Panic, or maybe just good old-fashioned anxiety, has set in. At first it was caused by the cost of buying furniture. Looking at the different furniture we’d like to get in our basically unfurnished apartment, it seems that it could cost between 40,000 and 80,000 Baht (US$1,000 – 2,000).
Part of the challenge: most of the faux furniture (laminated particleboard) costs nearly as much as it does if purchased in the United States. This is possibly because most of it is imported from elsewhere. For example, a dining room table and four chairs at Index Living Mall (similar to IKEA) is on sale for 9,100 Baht. It will last a few years as the quality is only so-so.
If I go to the furniture district, Bang Po, I can pay about 20,000 Baht for a custom-finished teak hardwood table with hardwood chairs padded in my choice of fabrics. Twice as expensive but it will literally last a lifetime.
Part of the equation is answer the question, “How much do we want to invest in furniture for an apartment we might stay in for just a year or two?” No sense in making a huge investment in furniture that may not fit in whatever home we eventually end up in. At the same time, I hate to spend a fair amount for temporary furniture when the “real thing” isn’t that much more expensive.
The anxiety is heightened when I start thinking about the costs of flying back to Kansas City for the holidays. At first, Tawn and I had taken it as gospel that we would go back to KC and make a side trip to San Francisco over Christmas and New Year’s. There are many, many reasons we should do this.
But as we’ve been researching air fares, even for flights that depart on Christmas Day, we’ve been shocked. To include just a trip to Kansas City may run a minimum of 95,000 Baht and as much as 155,000 Baht (US$ 2800 – 3800) if we include a side trip to San Francisco. That’s the equivalent of between five and eight months’ rent here in Bangkok.

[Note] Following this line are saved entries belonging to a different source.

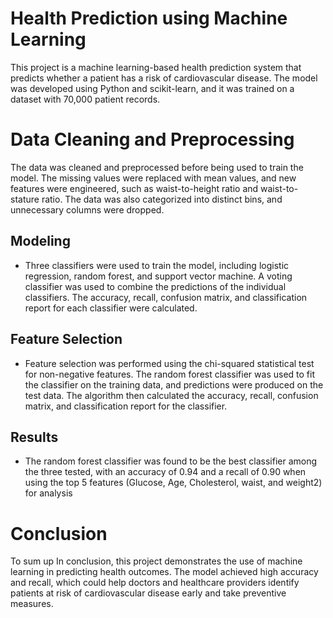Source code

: # Health Prediction using Machine Learning
This project is a machine learning-based health prediction system that predicts whether a patient has a risk of cardiovascular disease. The model was developed using Python and scikit-learn, and it was trained on a dataset with 70,000 patient records.

# Data Cleaning and Preprocessing
The data was cleaned and preprocessed before being used to train the model. The missing values were replaced with mean values, and new features were engineered, such as waist-to-height ratio and waist-to-stature ratio. The data was also categorized into distinct bins, and unnecessary columns were dropped.

## Modeling
- Three classifiers were used to train the model, including logistic regression, random forest, and support vector machine. A voting classifier was used to combine the predictions of the individual classifiers. The accuracy, recall, confusion matrix, and classification report for each classifier were calculated.
## Feature Selection
- Feature selection was performed using the chi-squared statistical test for non-negative features. The random forest classifier was used to fit the classifier on the training data, and predictions were produced on the test data. The algorithm then calculated the accuracy, recall, confusion matrix, and classification report for the classifier.
## Results
- The random forest classifier was found to be the best classifier among the three tested, with an accuracy of 0.94 and a recall of 0.90 when using the top 5 features (Glucose, Age, Cholesterol, waist, and weight2) for analysis

# Conclusion
To sum up In conclusion, this project demonstrates the use of machine learning in predicting health outcomes. The model achieved high accuracy and recall, which could help doctors and healthcare providers identify patients at risk of cardiovascular disease early and take preventive measures.
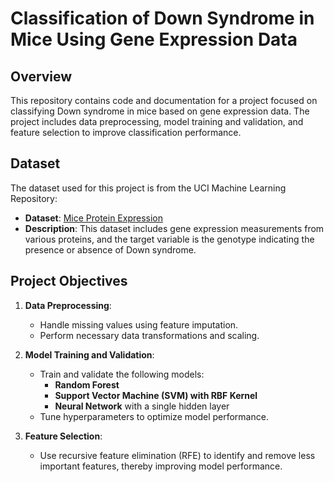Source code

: # Classification of Down Syndrome in Mice Using Gene Expression Data

## Overview

This repository contains code and documentation for a project focused on classifying Down syndrome in mice based on gene expression data. The project includes data preprocessing, model training and validation, and feature selection to improve classification performance.

## Dataset

The dataset used for this project is from the UCI Machine Learning Repository:
- **Dataset**: [Mice Protein Expression](https://archive.ics.uci.edu/ml/datasets/Mice+Protein+Expression#)
- **Description**: This dataset includes gene expression measurements from various proteins, and the target variable is the genotype indicating the presence or absence of Down syndrome.

## Project Objectives

1. **Data Preprocessing**:
   - Handle missing values using feature imputation.
   - Perform necessary data transformations and scaling.

2. **Model Training and Validation**:
   - Train and validate the following models:
     - **Random Forest**
     - **Support Vector Machine (SVM) with RBF Kernel**
     - **Neural Network** with a single hidden layer
   - Tune hyperparameters to optimize model performance.

3. **Feature Selection**:
   - Use recursive feature elimination (RFE) to identify and remove less important features, thereby improving model performance.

It really puts the furniture issue into perspective, doesn’t it?
It is now 5:00 am and I’ve been awake for about two hours. My stomach is a gnawing pit and I’m sitting in the hotel bathroom writing this journal entry. Through the vent I can hear music coming from the room of some other sleepless visitor.

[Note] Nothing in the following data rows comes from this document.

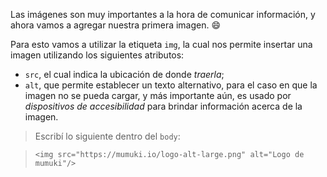 Las imágenes son muy importantes a la hora de comunicar información, y ahora vamos a agregar nuestra primera imagen. :smile:

Para esto vamos a utilizar la etiqueta `img`, la cual nos permite insertar una imagen utilizando los siguientes atributos:

  * `src`, el cual indica la ubicación de donde _traerla_;
  * `alt`, que permite establecer un texto alternativo, para el caso en que la imagen no se pueda cargar, y más importante aún, es usado por _dispositivos de accesibilidad_ para brindar información acerca de la imagen.

> Escribí lo siguiente dentro del `body`:

> ```
><img src="https://mumuki.io/logo-alt-large.png" alt="Logo de mumuki"/>
> ```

For the moment, I think consideration of the Kansas City trip needs to be set aside. I can worry about it in another week or two. In fact, I can work at more options once I am back in the US. In the meantime, the focus needs to be on getting the apartment organized and furnished to at least a minimal level.

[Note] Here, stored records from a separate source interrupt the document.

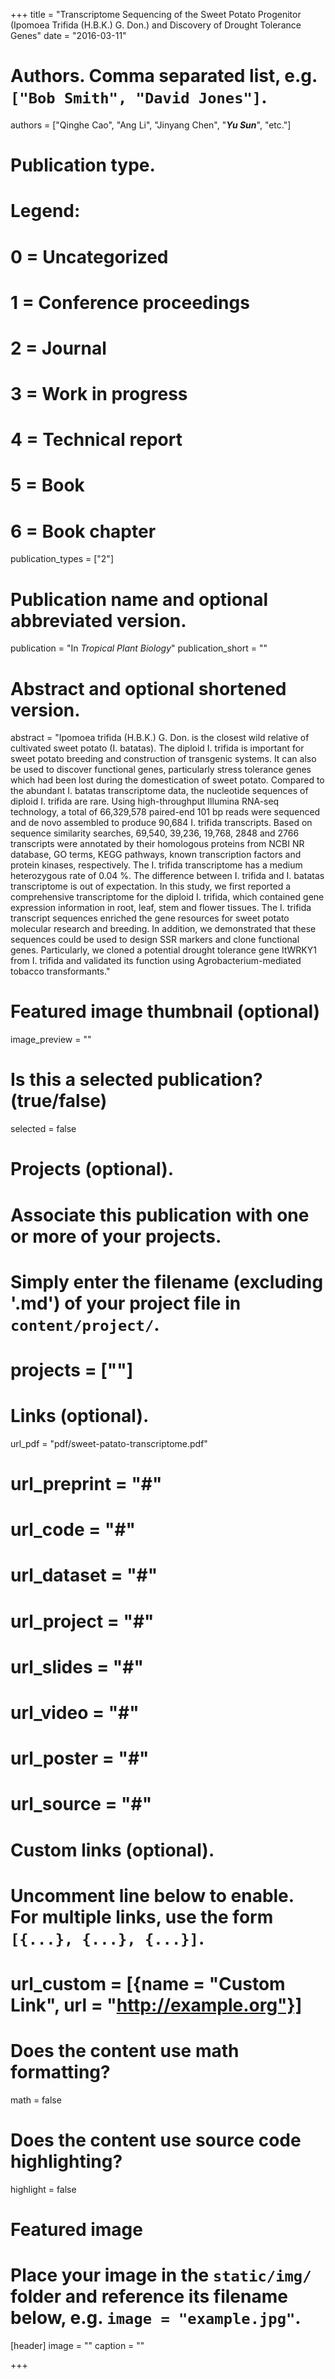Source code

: +++
title = "Transcriptome Sequencing of the Sweet Potato Progenitor (Ipomoea Trifida (H.B.K.) G. Don.) and Discovery of Drought Tolerance Genes"
date = "2016-03-11"

# Authors. Comma separated list, e.g. `["Bob Smith", "David Jones"]`.
authors = ["Qinghe Cao", "Ang Li", "Jinyang Chen", "***Yu Sun***", "etc."]

# Publication type.
# Legend:
# 0 = Uncategorized
# 1 = Conference proceedings
# 2 = Journal
# 3 = Work in progress
# 4 = Technical report
# 5 = Book
# 6 = Book chapter
publication_types = ["2"]

# Publication name and optional abbreviated version.
publication = "In *Tropical Plant Biology*"
publication_short = ""

# Abstract and optional shortened version.
abstract = "Ipomoea trifida (H.B.K.) G. Don. is the closest wild relative of cultivated sweet potato (I. batatas). The diploid I. trifida is important for sweet potato breeding and construction of transgenic systems. It can also be used to discover functional genes, particularly stress tolerance genes which had been lost during the domestication of sweet potato. Compared to the abundant I. batatas transcriptome data, the nucleotide sequences of diploid I. trifida are rare. Using high-throughput Illumina RNA-seq technology, a total of 66,329,578 paired-end 101 bp reads were sequenced and de novo assembled to produce 90,684 I. trifida transcripts. Based on sequence similarity searches, 69,540, 39,236, 19,768, 2848 and 2766 transcripts were annotated by their homologous proteins from NCBI NR database, GO terms, KEGG pathways, known transcription factors and protein kinases, respectively. The I. trifida transcriptome has a medium heterozygous rate of 0.04 %. The difference between I. trifida and I. batatas transcriptome is out of expectation. In this study, we first reported a comprehensive transcriptome for the diploid I. trifida, which contained gene expression information in root, leaf, stem and flower tissues. The I. trifida transcript sequences enriched the gene resources for sweet potato molecular research and breeding. In addition, we demonstrated that these sequences could be used to design SSR markers and clone functional genes. Particularly, we cloned a potential drought tolerance gene ItWRKY1 from I. trifida and validated its function using Agrobacterium-mediated tobacco transformants."

# Featured image thumbnail (optional)
image_preview = ""

# Is this a selected publication? (true/false)
selected = false

# Projects (optional).
#   Associate this publication with one or more of your projects.
#   Simply enter the filename (excluding '.md') of your project file in `content/project/`.
# projects = [""]

# Links (optional).
url_pdf = "pdf/sweet-patato-transcriptome.pdf"
# url_preprint = "#"
# url_code = "#"
# url_dataset = "#"
# url_project = "#"
# url_slides = "#"
# url_video = "#"
# url_poster = "#"
# url_source = "#"

# Custom links (optional).
#   Uncomment line below to enable. For multiple links, use the form `[{...}, {...}, {...}]`.
# url_custom = [{name = "Custom Link", url = "http://example.org"}]

# Does the content use math formatting?
math = false

# Does the content use source code highlighting?
highlight = false

# Featured image
# Place your image in the `static/img/` folder and reference its filename below, e.g. `image = "example.jpg"`.
[header]
image = ""
caption = ""

+++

Maybe we can take up a collection for our trip back to KC and SF at Christmas: for $50 a person we’ll come visit you. If was can get about 60 people to contribute, the trip will be paid for.
See what living overseas will do to you? And I haven’t even moved here yet.
Wednesday, September 28, 2005
In the United States, it has become quite popular to express disdain for the so-called “big box” retailers. Named for the large concrete shells they occupy in suburban strip malls across the country, Walmart, Target, Bed Bath & Beyond and others are seen as homogenizing the American landscape and undermining independent, family-owned businesses.
In fact, I’ve jumped on that bandwagon to some extent, especially in the case of Walmart, a company whose sheer size gives it incredible leverage in determining what products vendors manufacture. Additionally, their workforce practices are very anti-worker, forcing the larger community to absorb the extra costs of healthcare for their tens of thousands of uninsured employees.
Nonetheless, it is the process of setting up a home overseas that cures me of some of that big box phobia. Trying to answer questions as basic as, “Where do I buy plastic clothes hangars?” leave me wishing that there were a nearby Target to which I could drive.
Sure, some of this is just a matter of landscape unfamiliarity. I’ll learn soon enough just where the Thai populace buys plastic hangars (surely they don’t use wire?) along with towels, clothes racks, futons, and paint brushes.
And I’m aware that even Thailand has its share of big box retailers, although they are noticeably European in nature. So I may be heading to a Carrefour, Big C, or Testco-Lotus sooner rather than later.
But in the meantime I’m taking a deep breath and savoring this moment of sublime self-awareness, as I appreciate the contradictions that moving overseas brings to the surface. Now if only I had some plastic hangars, I could unpack my suitcase.